A strong campaign for Richard Leonard was successful in getting the bulk of nominations - 43 CLPs to 16 for Sarwar and all 14 unions and affiliated societies who made a nomination. While publicly the campaign was debated in a civilised fashion, both sides understood the significance of the fight. Right wing luminaries like Alastair Darling, Johann Lamont and Ian Murray were working for Sarwar - sending out thousands of text messages. The effort of the left were based more on the rank and file - phoning and texting members up and down Scotland with supporting statements by prominent activists. The left won with a campaign that had a far lower degree of media coverage than the two Corbyn leadership campaigns. Communicating with members was the critical factor.

The promise of the Richard Leonard campaign is that it will produce an SLP clearly and credibly to the left of the SNP - and which appeals on a class basis rather than falls into the trap of having a position on independence as the headline policy. The policies put forward by the campaign began to do just that - on key areas of housing, trade union organisation, and wages and rights at work. This will be critical in turning the Party outwards and appealing to the wider left and the working class to join and build a genuine mass membership party.

However, the SLP will have to show itself to be an organisation which actually fights austerity and its effects if it is to gain the trust of the more politically conscious layers of the working class. The policies that Richard Leonard has promised will go some way towards this, but the positions and actions of the Party in local government will be another important factor.

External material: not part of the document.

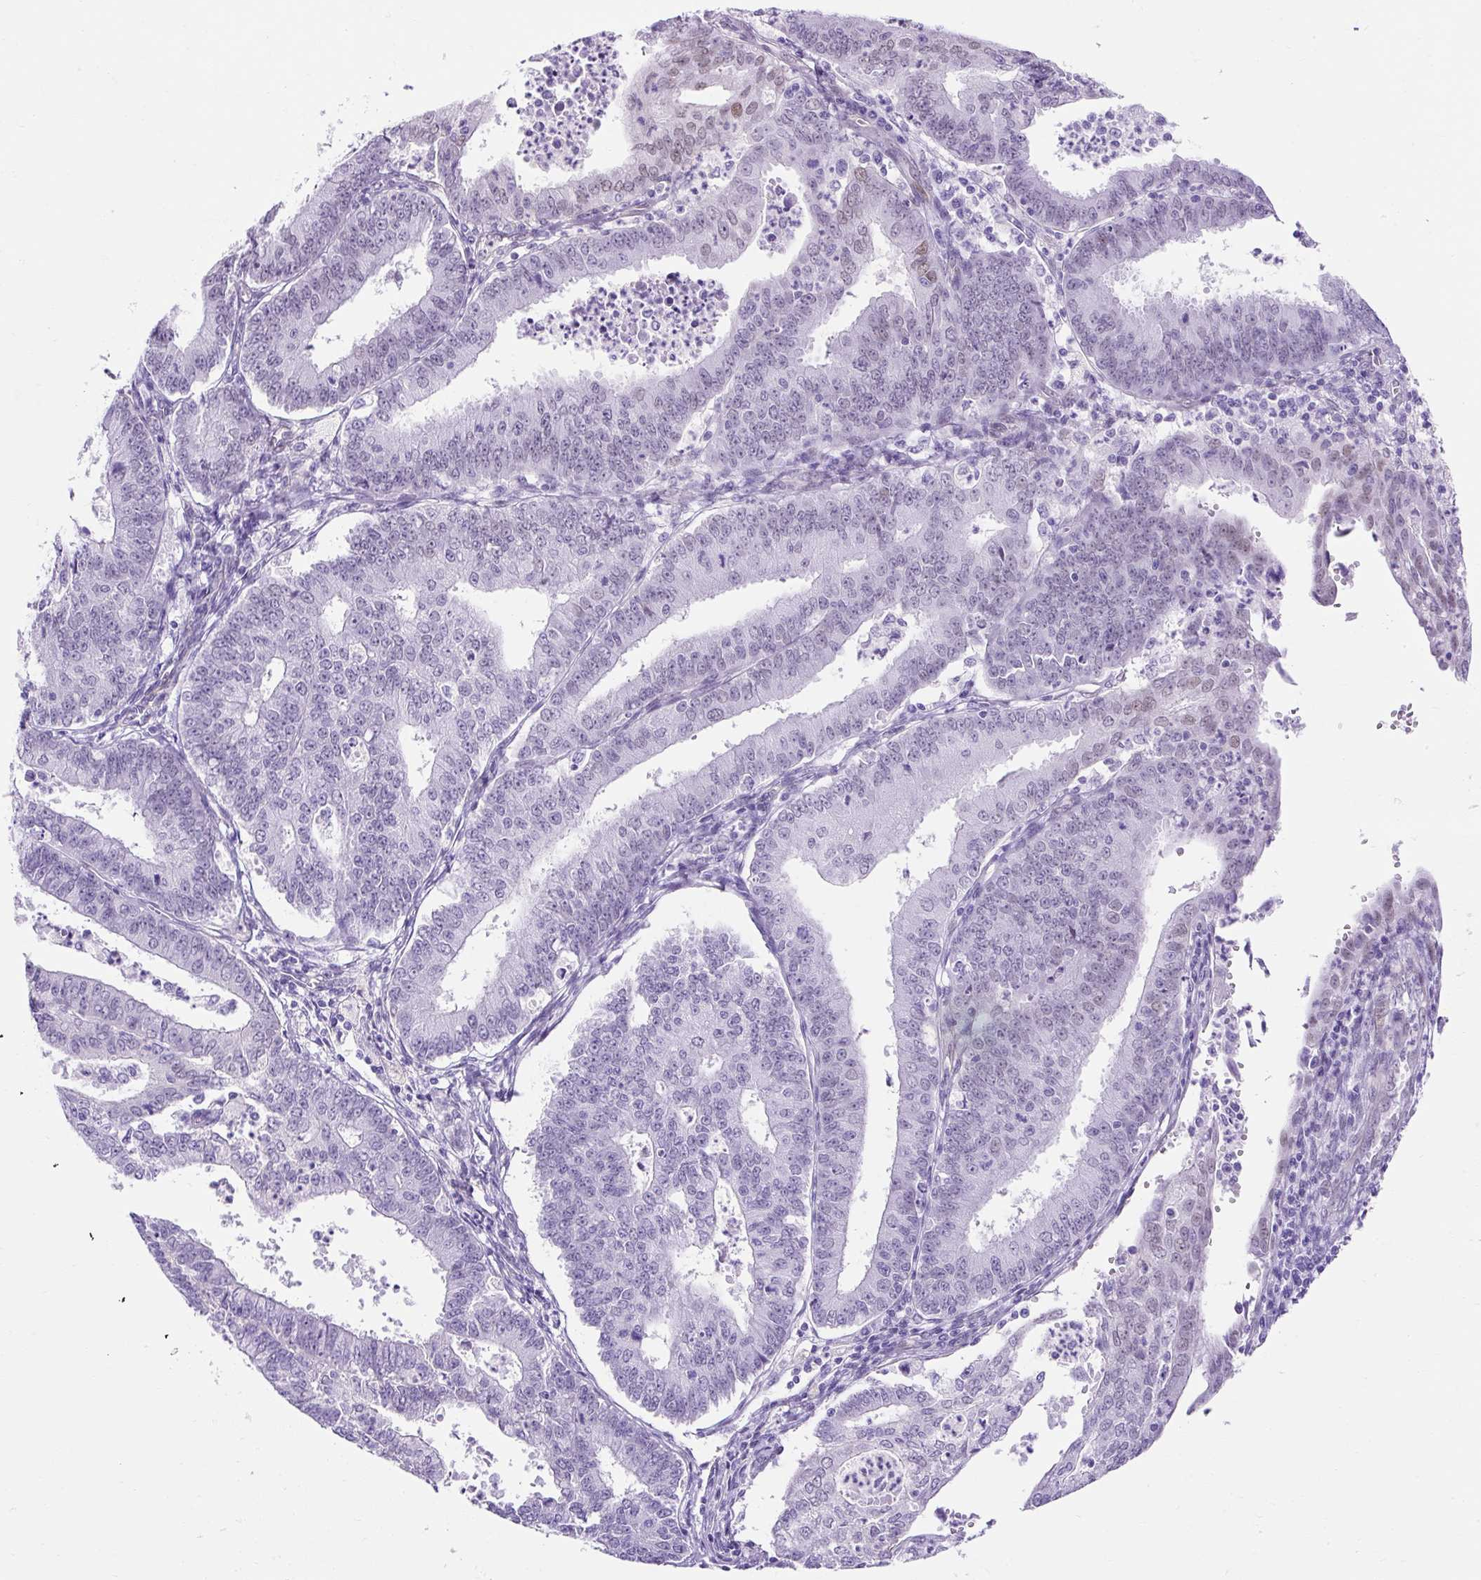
{"staining": {"intensity": "negative", "quantity": "none", "location": "none"}, "tissue": "endometrial cancer", "cell_type": "Tumor cells", "image_type": "cancer", "snomed": [{"axis": "morphology", "description": "Adenocarcinoma, NOS"}, {"axis": "topography", "description": "Endometrium"}], "caption": "This is an immunohistochemistry image of endometrial cancer (adenocarcinoma). There is no expression in tumor cells.", "gene": "KRT12", "patient": {"sex": "female", "age": 73}}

This was summed up by one of the leading stewards in the ICT strike against Glasgow City Council (GCC) at the start of this year when the Labour Party was still in charge of GCC. Fighting efforts by the council to hand over himself and his colleagues to an outsourcing outfit known for rapacious tactics against its workforce, his take on the Labour Party at a supporters’ meeting was a warning. He saw himself as exactly the sort of person who should be joining the Party in the wake of Corbyn's two victorious leadership campaigns - but the actions of the council meant he could not bring himself to do it.

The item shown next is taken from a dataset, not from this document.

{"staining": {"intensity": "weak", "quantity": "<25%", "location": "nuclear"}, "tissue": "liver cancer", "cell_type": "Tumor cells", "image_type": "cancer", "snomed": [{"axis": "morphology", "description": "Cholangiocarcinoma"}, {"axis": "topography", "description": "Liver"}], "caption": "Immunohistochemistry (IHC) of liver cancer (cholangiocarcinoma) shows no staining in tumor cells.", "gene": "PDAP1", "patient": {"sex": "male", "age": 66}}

Our hope is that with Richard’s victory most of these objections will be overcome and there will be a substantial increase in the membership of Scottish Labour. If that happens, and those new members organise to transform the Party - sweeping away the right wing's grip on so many key positions and shifting the Party to actually fighting austerity rather than implementing it - then the Party can at last begin to build a real base of support.